A Comparative Study via Photophysical and Electrical Characterizations on Interfacial and Bulk Exciplex-Forming Systems for Efficient Organic Light-Emitting Diodes

Abstract

An efficient organic light-emitting diode based on the BCzPh:CN-T2T exciplex as an emitting layer (EML) has been fabricated by exploiting charge balance and favorable molecular orientations. To further understand the details of the exciplex-forming mechanism, time-resolved photoluminescence (TRPL), capacitance-voltage (CV), impedance spectroscopy (IS), and transient electroluminescence (EL) measurements were used to probe the photophysical and electrical characteristics of EL devices by incorporating interfacial (BCzPh/CN-T2T) and bulk (BCzPh:CN-T2T) exciplexes as the emitting layer. Interfacial- and bulk-exciplex devices exhibit a maximum external quantum efficiency (EQE) of 7.7 and 26.4%, respectively.
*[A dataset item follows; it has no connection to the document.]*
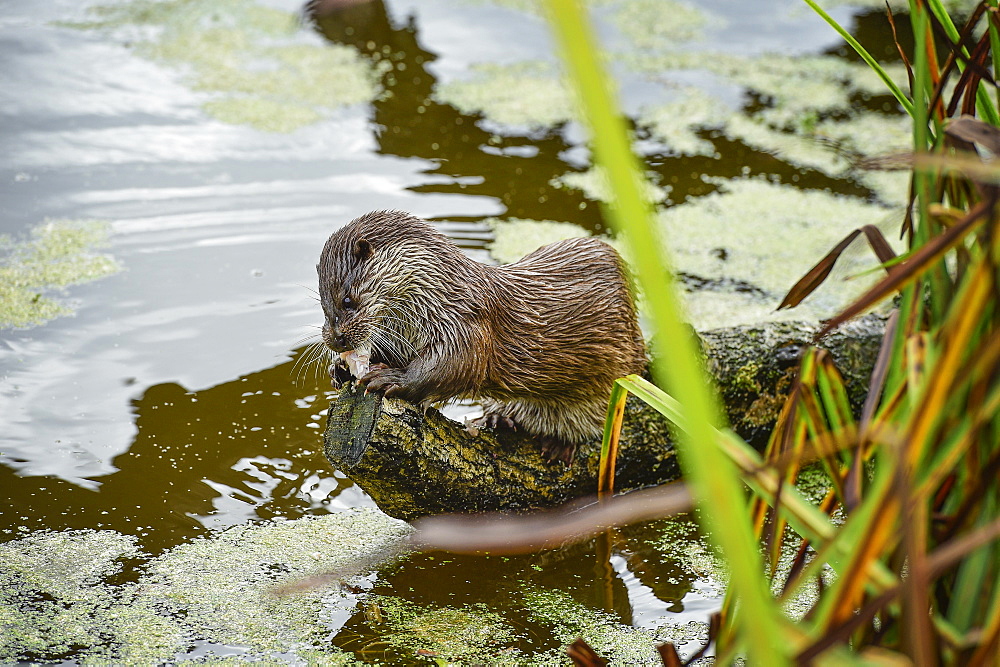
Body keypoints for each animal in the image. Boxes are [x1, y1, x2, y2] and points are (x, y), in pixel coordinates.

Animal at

The reason for different device performances was rationalized by comparing the accumulated amount of charge density at the EML’s interface responsible for exciplex emission. In addition, the TRPL measurement monitored from short to long wavelengths was used to explore the harvest of nonradiative triplets back to singlets via reverse intersystem crossing and to examine the efficiency of delayed fluorescence. The bulk-exciplex system showed a distinct delayed fluorescence as compared to the interfacial one, which was also corroborated by the observation in the transient EL. The result indicates that the bulk exciplex can reduce the accumulated charge in the EML rapidly, resulting in improvement of EL efficiency. This assumption was further verified by CV and IS measurements. Our results reveal that the accumulated charge density and the bulk resistance of the bulk-exciplex device are much lower as compared to those of the interfacial counterpart device.